> _Exercise details_:
Identify each line of the material that contains the string "phpBB" and copy every such line in full.

> _Exercise data_:
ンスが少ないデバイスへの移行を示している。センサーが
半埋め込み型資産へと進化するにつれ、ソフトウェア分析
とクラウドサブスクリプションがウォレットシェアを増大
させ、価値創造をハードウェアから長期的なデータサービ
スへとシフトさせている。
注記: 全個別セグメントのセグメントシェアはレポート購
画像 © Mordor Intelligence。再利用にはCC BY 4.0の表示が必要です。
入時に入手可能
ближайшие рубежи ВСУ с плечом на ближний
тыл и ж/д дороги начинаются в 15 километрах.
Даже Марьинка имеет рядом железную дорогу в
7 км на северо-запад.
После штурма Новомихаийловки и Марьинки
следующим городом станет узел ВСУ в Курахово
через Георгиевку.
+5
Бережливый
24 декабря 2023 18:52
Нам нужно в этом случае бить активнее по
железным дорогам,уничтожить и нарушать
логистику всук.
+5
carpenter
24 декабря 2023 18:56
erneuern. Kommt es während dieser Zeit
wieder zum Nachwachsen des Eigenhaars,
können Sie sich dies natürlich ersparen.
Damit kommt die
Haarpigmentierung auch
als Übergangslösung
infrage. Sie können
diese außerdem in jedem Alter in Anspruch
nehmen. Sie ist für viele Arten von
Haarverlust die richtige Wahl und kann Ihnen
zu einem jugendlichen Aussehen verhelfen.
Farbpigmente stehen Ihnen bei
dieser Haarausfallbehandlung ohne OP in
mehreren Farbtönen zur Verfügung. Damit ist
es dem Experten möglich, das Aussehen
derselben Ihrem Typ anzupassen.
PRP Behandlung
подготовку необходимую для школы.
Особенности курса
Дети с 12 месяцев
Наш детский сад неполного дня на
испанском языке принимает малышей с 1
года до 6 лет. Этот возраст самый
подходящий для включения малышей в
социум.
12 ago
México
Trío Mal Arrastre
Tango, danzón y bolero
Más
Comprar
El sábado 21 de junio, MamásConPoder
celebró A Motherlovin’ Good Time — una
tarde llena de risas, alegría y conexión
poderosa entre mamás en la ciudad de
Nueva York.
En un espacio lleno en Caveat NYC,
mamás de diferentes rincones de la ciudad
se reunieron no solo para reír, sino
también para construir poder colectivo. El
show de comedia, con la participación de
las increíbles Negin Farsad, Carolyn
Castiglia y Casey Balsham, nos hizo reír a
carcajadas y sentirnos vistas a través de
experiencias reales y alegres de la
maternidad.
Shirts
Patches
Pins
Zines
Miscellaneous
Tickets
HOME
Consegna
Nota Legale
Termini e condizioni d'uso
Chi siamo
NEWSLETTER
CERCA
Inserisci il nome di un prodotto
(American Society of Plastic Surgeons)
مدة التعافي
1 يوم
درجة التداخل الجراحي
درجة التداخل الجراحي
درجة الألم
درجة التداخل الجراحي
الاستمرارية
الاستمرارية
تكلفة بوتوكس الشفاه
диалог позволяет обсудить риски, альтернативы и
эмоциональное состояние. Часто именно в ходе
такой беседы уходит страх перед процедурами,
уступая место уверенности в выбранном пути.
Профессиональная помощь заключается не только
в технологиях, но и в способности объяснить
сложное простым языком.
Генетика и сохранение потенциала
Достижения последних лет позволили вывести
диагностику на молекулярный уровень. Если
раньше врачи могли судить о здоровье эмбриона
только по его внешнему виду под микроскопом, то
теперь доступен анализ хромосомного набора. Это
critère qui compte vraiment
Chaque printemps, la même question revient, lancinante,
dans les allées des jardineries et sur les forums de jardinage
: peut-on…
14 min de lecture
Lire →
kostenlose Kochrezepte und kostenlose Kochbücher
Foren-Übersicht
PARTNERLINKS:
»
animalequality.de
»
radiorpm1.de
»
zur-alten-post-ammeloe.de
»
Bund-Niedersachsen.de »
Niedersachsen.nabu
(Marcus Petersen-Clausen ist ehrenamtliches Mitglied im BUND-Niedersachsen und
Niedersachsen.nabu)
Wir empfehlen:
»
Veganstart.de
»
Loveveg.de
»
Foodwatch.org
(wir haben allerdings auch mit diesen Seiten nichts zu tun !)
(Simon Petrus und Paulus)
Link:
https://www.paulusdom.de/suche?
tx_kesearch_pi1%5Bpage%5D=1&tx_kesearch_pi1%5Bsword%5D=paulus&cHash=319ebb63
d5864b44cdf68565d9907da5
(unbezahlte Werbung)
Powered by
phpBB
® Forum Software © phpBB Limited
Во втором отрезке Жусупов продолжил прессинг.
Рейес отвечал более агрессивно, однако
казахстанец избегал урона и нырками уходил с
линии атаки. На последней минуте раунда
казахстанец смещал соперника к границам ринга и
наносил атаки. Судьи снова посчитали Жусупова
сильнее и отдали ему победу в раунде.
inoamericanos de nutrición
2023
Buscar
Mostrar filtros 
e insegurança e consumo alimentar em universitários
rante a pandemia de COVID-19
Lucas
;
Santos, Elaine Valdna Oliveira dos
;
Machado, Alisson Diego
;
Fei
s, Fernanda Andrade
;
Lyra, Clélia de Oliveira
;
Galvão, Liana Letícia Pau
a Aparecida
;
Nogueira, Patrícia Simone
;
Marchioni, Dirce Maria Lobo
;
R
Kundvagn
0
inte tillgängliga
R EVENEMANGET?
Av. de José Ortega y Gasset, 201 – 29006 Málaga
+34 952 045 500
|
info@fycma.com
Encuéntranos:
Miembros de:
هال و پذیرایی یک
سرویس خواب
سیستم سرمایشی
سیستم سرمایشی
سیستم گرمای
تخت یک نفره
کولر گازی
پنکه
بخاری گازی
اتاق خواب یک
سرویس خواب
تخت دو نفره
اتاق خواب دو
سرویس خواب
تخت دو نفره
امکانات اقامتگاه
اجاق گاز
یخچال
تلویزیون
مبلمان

> _Written reply_:
phpBB
® Forum Software © phpBB Limited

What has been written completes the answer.